Boost Deep Learning with Intel® Advanced Vector Extensions 512

  • Overview
  • Transcript

Learn how Intel® Advanced Vector Extensions 512 can accelerate deep learning within Intel® Xeon® Scalable processors.

Hello, my name is Alberto Villarreal. In this short video, I want to give you an introduction to a new feature in the Intel® Xeon® Scalable processor that is designed to accelerate the learning use cases. Deep learning has gained significant attention in the industry by achieving state-of-the-art results in image classification, speech recognition, language translation, object detection, and other applications. Second-generation Intel Xeon Scalable processors led to increased performance of deep learning applications, from cloud to edge devices, while using the same hardware for many other types of workloads.

This is because of new features in these processors such as Intel® Advanced Vector Extensions 512 or Intel® AVX-512, which is a set of instructions that can accelerate performance for demanding computation of tasks. Intel AVX-512 now includes Intel® AVX512-Deep Learning Boost, which has new instructions that accelerate deep learning inference workloads such as image classification, object detection, and others. Let's see how this new technology works.

Research has shown that both deep learning training and inference can be performed with lower numerical precision using 16-bit multipliers for training and 8-bit multipliers or fewer for inference with minimal to no loss in accuracy. The previous generation of Intel Xeon Scalable processors enabled lower precision for inference using the Intel AVX 512 instruction set. These instructions enable lower-precision multiplies with higher-precision accumulates.

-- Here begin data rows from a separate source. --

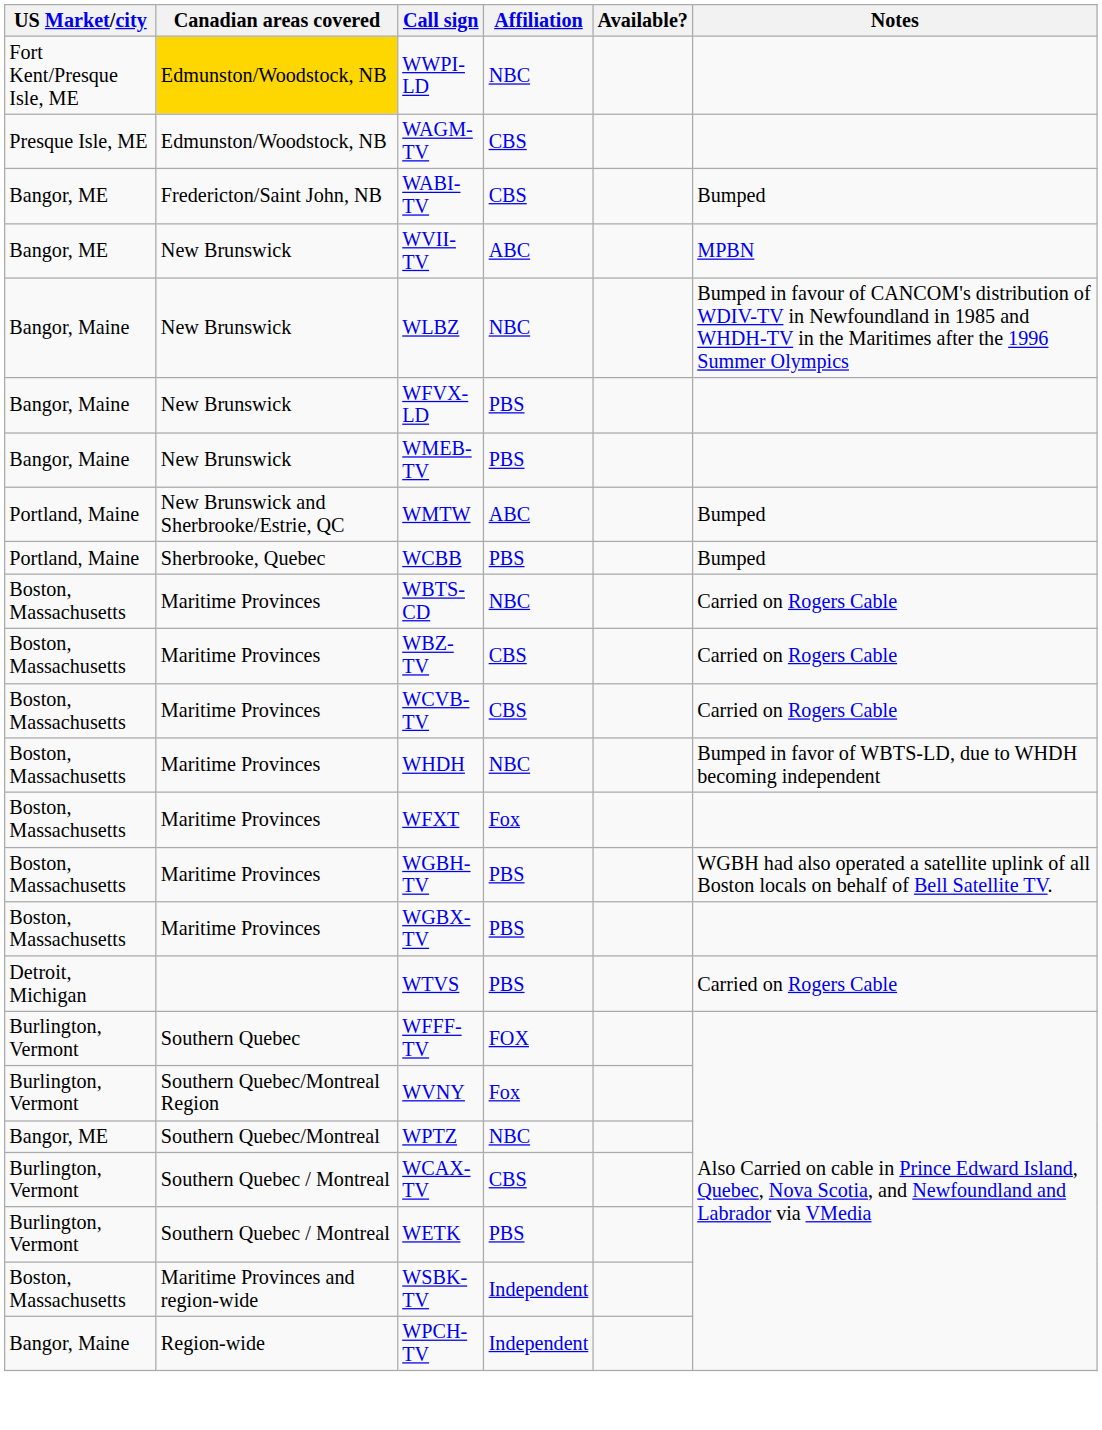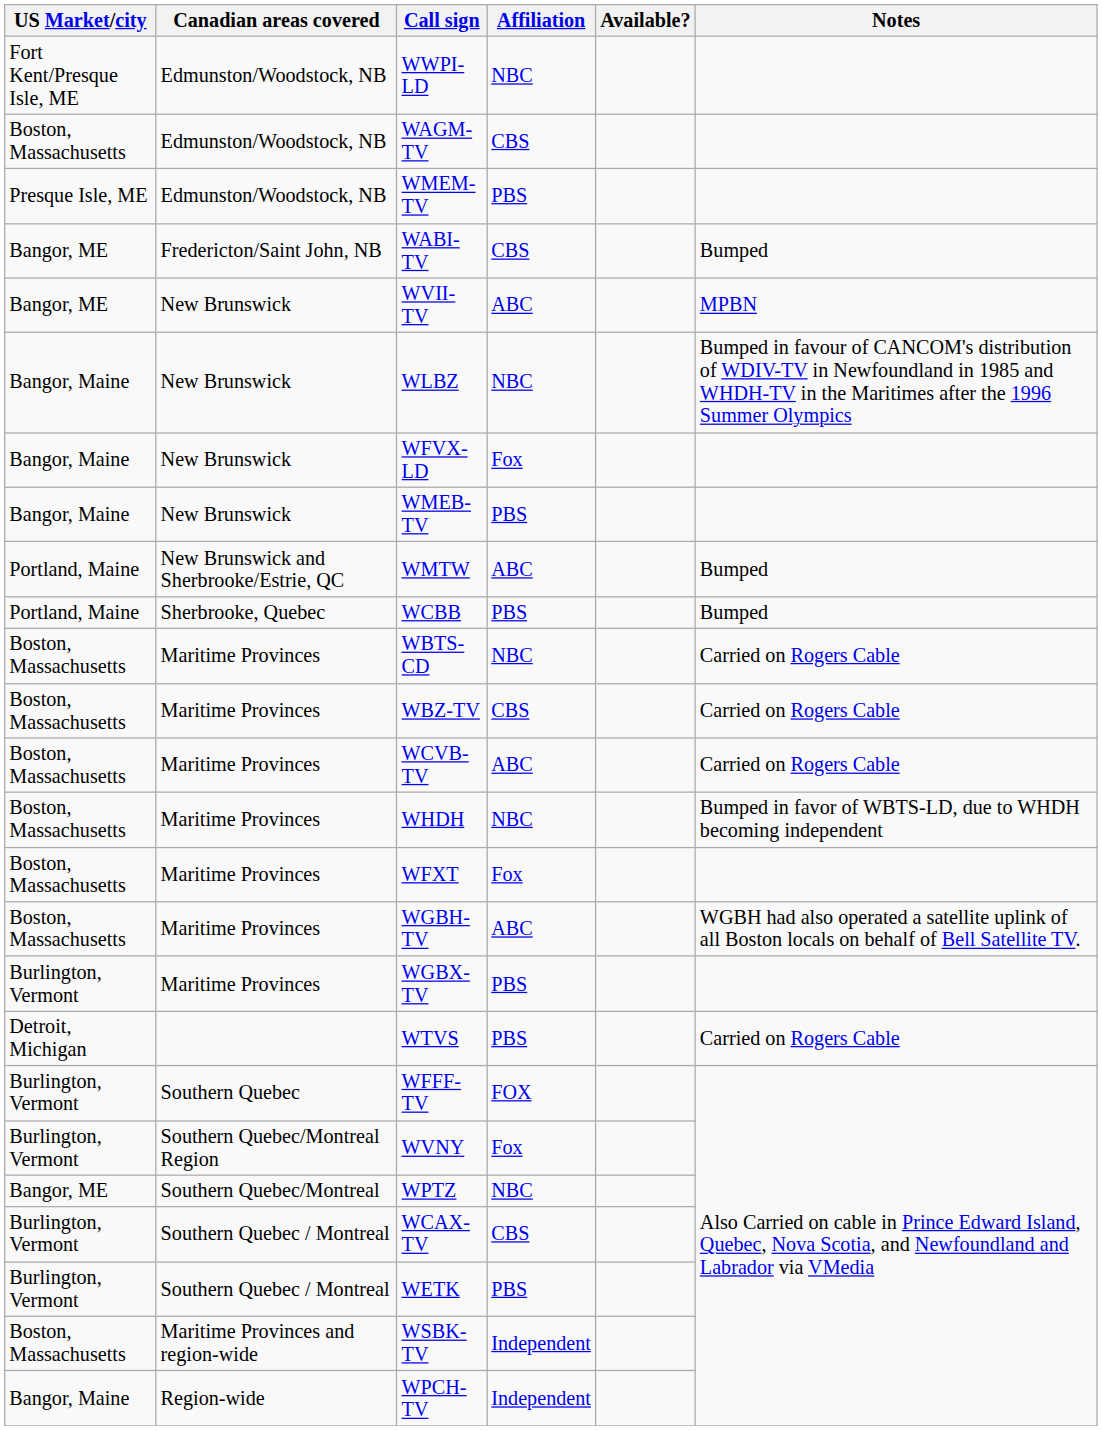WWPI-LD | Canadian areas covered: gold background -> no background
WAGM-TV | US Market/city: Presque Isle, ME -> Boston, Massachusetts
+ row: Presque Isle, ME | Edmunston/Woodstock, NB | WMEM-TV | PBS
WFVX-LD | Affiliation: PBS -> Fox
WCVB-TV | Affiliation: CBS -> ABC
WGBH-TV | Affiliation: PBS -> ABC
WGBX-TV | US Market/city: Boston, Massachusetts -> Burlington, Vermont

As shown in this figure, multiplying two 8-bit values and accumulating the result of 32 bits requires three instructions with the accumulation in Int32 format.

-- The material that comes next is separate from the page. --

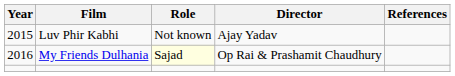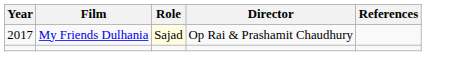- row: 2015 | Luv Phir Kabhi | Not known | Ajay Yadav
My Friends Dulhania | Year: 2016 -> 2017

The new generation of Intel Xeon Scalable Processors now include Intel AVX-512 Deep Learning Boost, which enables 8-bit multiplies with 32-bit accumulates with one single instruction. The three instructions used in the previous generation are now fused into the new instruction. This allows for significantly more performance with less memory requirements.

We can use this new functionality in several ways. First, let me show you how to take advantage of the Intel AVX-512 Deep Learning Boost via functionality available in the Intel® Math Kernel Library for Deep Neural Networks or Intel® MKL-DNN. Intel MKL-DNN is an open-source performance library for deep learning applications intended for acceleration of deep learning frameworks on Intel architecture. It contains vectorized and threaded building blocks that you can use to implement Deep Neural Networks.

This is a good way to make use of the deep learning primitives that are already optimized to run on Intel processors. You can simply use any of the deep learning frameworks or libraries. Many are listed here with more coming soon. They use Intel MKL-DNN to benefit from the performance gains offered by Intel Deep Learning Boost.

You can also link your application to Intel MKL-DNN via C or C++ APIs. This way, you can take advantage of deep learning primitives and performance-critical functions that are already optimized to use Intel® Deep Learning Boost. This allows you to develop your own optimized software products or to optimize existing ones.

For example, let us suppose we want to use the C++ API in Intel MKL-DNN to implement a convolution with a rectified linear unit from the AlexNet topology using lower-precision primitives. This diagram shows the flow of operations and data for this example. Notice that we start performing a quantization step to get low-precision representations of data, weights, and biases for the convolution layer. Then we perform the convolution operation using lower-position, and at the end, the output of the computation is dequantized from 8-bit integers into the original floating-point format.

The source code for this example can be found in the Intel MKL-DNN repository. You can go to the main page in the repository and click on the SimpleNet example, where you can find an introduction to 8-bit integer computations, including the quantization process, which converts a given input into a lower-precision format. On this page, you will find a walkthrough of the source code that implements the convolution operation in this example, showing the different steps involved in implementation. You can use this code sample as a basis to create your own network and take advantage of the new Intel AVX-512 Deep Learning Boost functionality.

The complete source code for this example, as well as other examples, tutorials, and installation directions for Intel MKL-DNN can be downloaded from the GitHub* repository listed in the links section. The code samples that I just showed illustrate how you can use the new Intel AVX-512 Deep Learning Boost feature to accelerate your applications. Of course, you can also take advantage of these new features by using frameworks and libraries that have already been optimized for Intel AVX-512 Deep Learning Boost.

I hope this information was useful for you. Remember to check out the links provided for resources that you can use to make your artificial intelligence applications run faster. Thanks for watching.